Top of TASK INPUTS
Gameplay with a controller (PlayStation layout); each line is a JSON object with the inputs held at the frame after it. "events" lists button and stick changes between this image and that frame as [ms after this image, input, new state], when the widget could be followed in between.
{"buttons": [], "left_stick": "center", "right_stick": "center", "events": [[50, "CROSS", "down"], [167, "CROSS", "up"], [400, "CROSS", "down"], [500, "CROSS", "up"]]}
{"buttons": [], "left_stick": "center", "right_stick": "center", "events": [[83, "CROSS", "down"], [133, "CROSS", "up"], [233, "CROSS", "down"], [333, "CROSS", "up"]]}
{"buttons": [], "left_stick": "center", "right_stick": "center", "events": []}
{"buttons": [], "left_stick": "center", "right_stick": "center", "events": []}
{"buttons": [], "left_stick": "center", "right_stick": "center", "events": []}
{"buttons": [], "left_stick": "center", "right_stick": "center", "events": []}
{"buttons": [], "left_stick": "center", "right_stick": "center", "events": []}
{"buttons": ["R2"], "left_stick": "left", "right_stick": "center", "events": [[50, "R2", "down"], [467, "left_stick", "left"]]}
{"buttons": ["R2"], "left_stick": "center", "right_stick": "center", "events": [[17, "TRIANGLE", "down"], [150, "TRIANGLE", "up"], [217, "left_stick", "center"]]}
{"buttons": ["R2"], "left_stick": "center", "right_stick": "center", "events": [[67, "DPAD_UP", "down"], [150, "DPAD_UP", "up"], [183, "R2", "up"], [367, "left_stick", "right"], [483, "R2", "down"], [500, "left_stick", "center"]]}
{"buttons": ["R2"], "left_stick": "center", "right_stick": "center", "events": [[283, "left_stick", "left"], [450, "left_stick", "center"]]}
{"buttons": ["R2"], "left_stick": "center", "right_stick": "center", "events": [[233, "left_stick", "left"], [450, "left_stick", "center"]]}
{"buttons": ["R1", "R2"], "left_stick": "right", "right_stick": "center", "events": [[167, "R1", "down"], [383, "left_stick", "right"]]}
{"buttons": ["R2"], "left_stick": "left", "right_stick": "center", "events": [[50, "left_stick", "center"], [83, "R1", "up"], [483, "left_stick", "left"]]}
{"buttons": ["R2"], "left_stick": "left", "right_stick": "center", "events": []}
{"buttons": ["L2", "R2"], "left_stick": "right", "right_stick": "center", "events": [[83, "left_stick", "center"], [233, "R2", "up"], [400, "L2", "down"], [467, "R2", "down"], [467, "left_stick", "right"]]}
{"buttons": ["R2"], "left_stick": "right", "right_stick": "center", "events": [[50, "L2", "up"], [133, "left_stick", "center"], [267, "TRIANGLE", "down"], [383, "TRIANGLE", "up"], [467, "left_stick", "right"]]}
Bottom of TASK INPUTS
**TO DO**
Repeat each record above precisely as written.

**ANSWER FOR THIS EXERCISE**
Gameplay with a controller (PlayStation layout); each line is a JSON object with the inputs held at the frame after it. "events" lists button and stick changes between this image and that frame as [ms after this image, input, new state], when the widget could be followed in between.
{"buttons": [], "left_stick": "center", "right_stick": "center", "events": [[50, "CROSS", "down"], [167, "CROSS", "up"], [400, "CROSS", "down"], [500, "CROSS", "up"]]}
{"buttons": [], "left_stick": "center", "right_stick": "center", "events": [[83, "CROSS", "down"], [133, "CROSS", "up"], [233, "CROSS", "down"], [333, "CROSS", "up"]]}
{"buttons": [], "left_stick": "center", "right_stick": "center", "events": []}
{"buttons": [], "left_stick": "center", "right_stick": "center", "events": []}
{"buttons": [], "left_stick": "center", "right_stick": "center", "events": []}
{"buttons": [], "left_stick": "center", "right_stick": "center", "events": []}
{"buttons": [], "left_stick": "center", "right_stick": "center", "events": []}
{"buttons": ["R2"], "left_stick": "left", "right_stick": "center", "events": [[50, "R2", "down"], [467, "left_stick", "left"]]}
{"buttons": ["R2"], "left_stick": "center", "right_stick": "center", "events": [[17, "TRIANGLE", "down"], [150, "TRIANGLE", "up"], [217, "left_stick", "center"]]}
{"buttons": ["R2"], "left_stick": "center", "right_stick": "center", "events": [[67, "DPAD_UP", "down"], [150, "DPAD_UP", "up"], [183, "R2", "up"], [367, "left_stick", "right"], [483, "R2", "down"], [500, "left_stick", "center"]]}
{"buttons": ["R2"], "left_stick": "center", "right_stick": "center", "events": [[283, "left_stick", "left"], [450, "left_stick", "center"]]}
{"buttons": ["R2"], "left_stick": "center", "right_stick": "center", "events": [[233, "left_stick", "left"], [450, "left_stick", "center"]]}
{"buttons": ["R1", "R2"], "left_stick": "right", "right_stick": "center", "events": [[167, "R1", "down"], [383, "left_stick", "right"]]}
{"buttons": ["R2"], "left_stick": "left", "right_stick": "center", "events": [[50, "left_stick", "center"], [83, "R1", "up"], [483, "left_stick", "left"]]}
{"buttons": ["R2"], "left_stick": "left", "right_stick": "center", "events": []}
{"buttons": ["L2", "R2"], "left_stick": "right", "right_stick": "center", "events": [[83, "left_stick", "center"], [233, "R2", "up"], [400, "L2", "down"], [467, "R2", "down"], [467, "left_stick", "right"]]}
{"buttons": ["R2"], "left_stick": "right", "right_stick": "center", "events": [[50, "L2", "up"], [133, "left_stick", "center"], [267, "TRIANGLE", "down"], [383, "TRIANGLE", "up"], [467, "left_stick", "right"]]}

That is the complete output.